◆ What you are asked to do
Where the string "Default" appears in a line of the material below, copy that line.

◆ Given entries
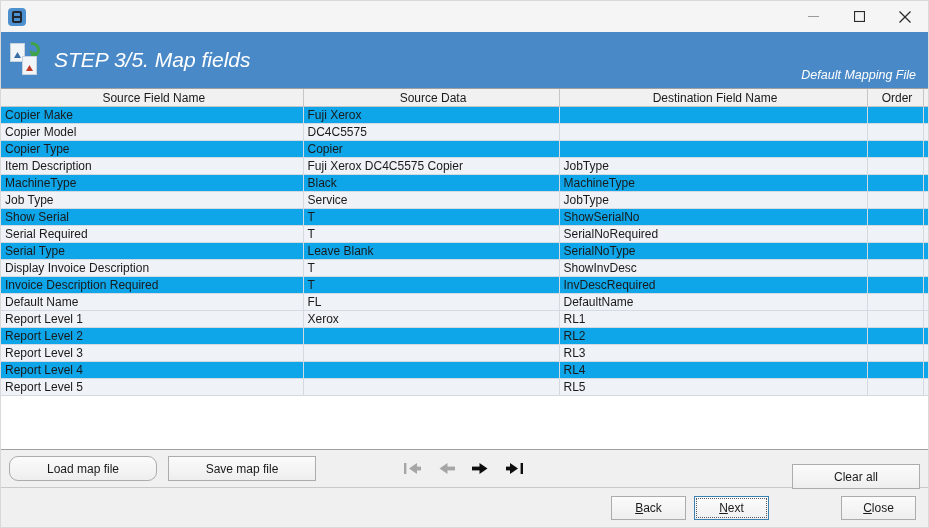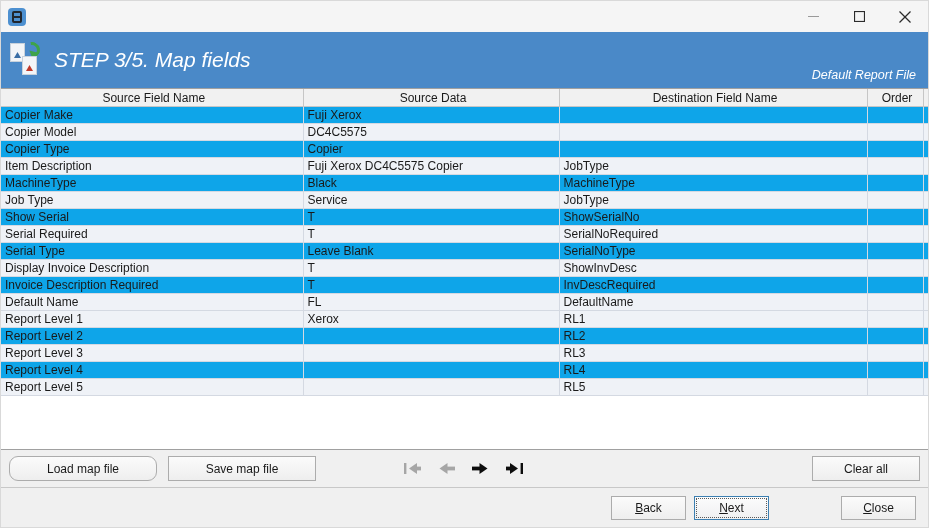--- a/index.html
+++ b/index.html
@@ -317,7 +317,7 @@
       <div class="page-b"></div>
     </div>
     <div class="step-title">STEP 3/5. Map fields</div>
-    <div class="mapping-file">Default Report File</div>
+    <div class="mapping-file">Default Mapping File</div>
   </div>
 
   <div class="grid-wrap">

...

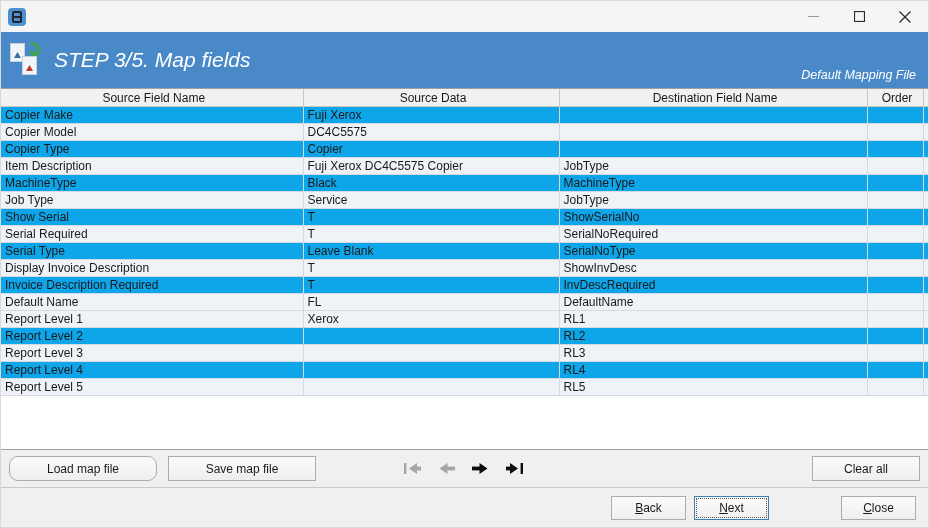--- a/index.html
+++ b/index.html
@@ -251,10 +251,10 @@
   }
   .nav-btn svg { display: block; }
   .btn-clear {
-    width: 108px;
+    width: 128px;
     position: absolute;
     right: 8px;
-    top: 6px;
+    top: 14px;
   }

◆ Task answer
-    <div class="mapping-file">Default Report File</div>
+    <div class="mapping-file">Default Mapping File</div>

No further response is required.